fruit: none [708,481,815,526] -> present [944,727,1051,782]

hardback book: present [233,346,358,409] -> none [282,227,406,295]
---
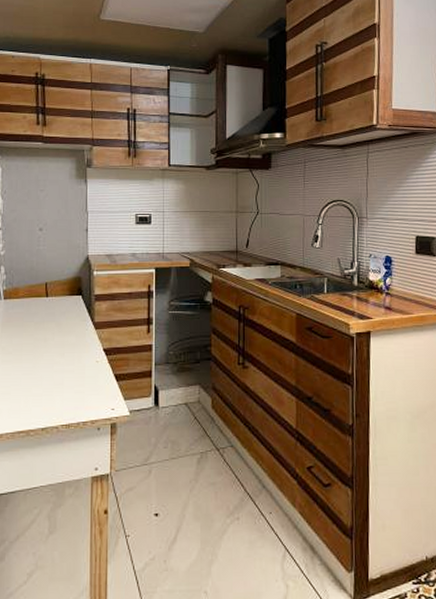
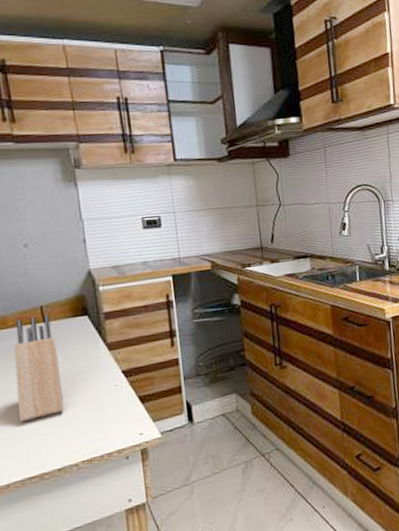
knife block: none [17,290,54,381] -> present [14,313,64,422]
---
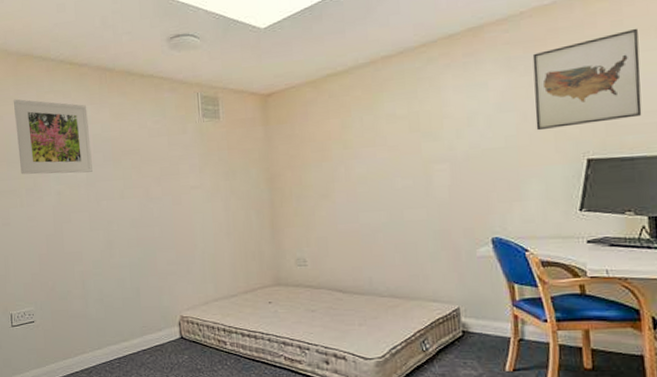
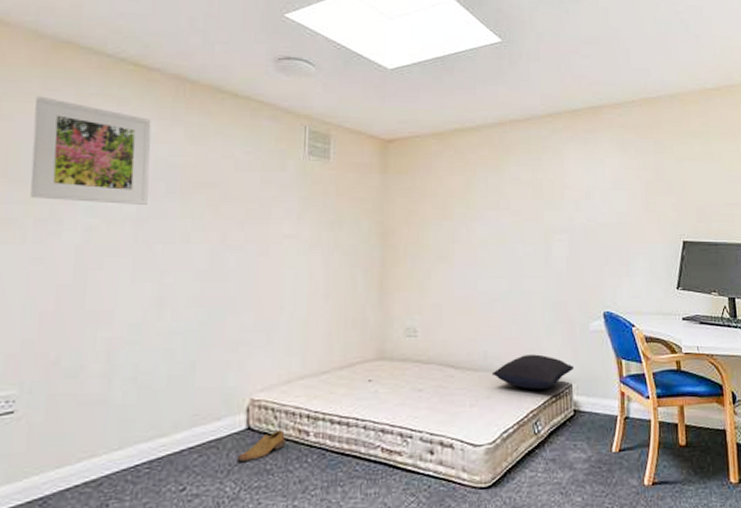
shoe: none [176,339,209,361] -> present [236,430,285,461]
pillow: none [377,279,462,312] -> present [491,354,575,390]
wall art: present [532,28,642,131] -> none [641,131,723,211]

THE PROBLEM: Using the entries above, return exactly the lines from the line with "fruit: none [708,481,815,526]" to the line with "hardback book: present", counting both of those lines.

ANSWER SPACE:
fruit: none [708,481,815,526] -> present [944,727,1051,782]

hardback book: present [233,346,358,409] -> none [282,227,406,295]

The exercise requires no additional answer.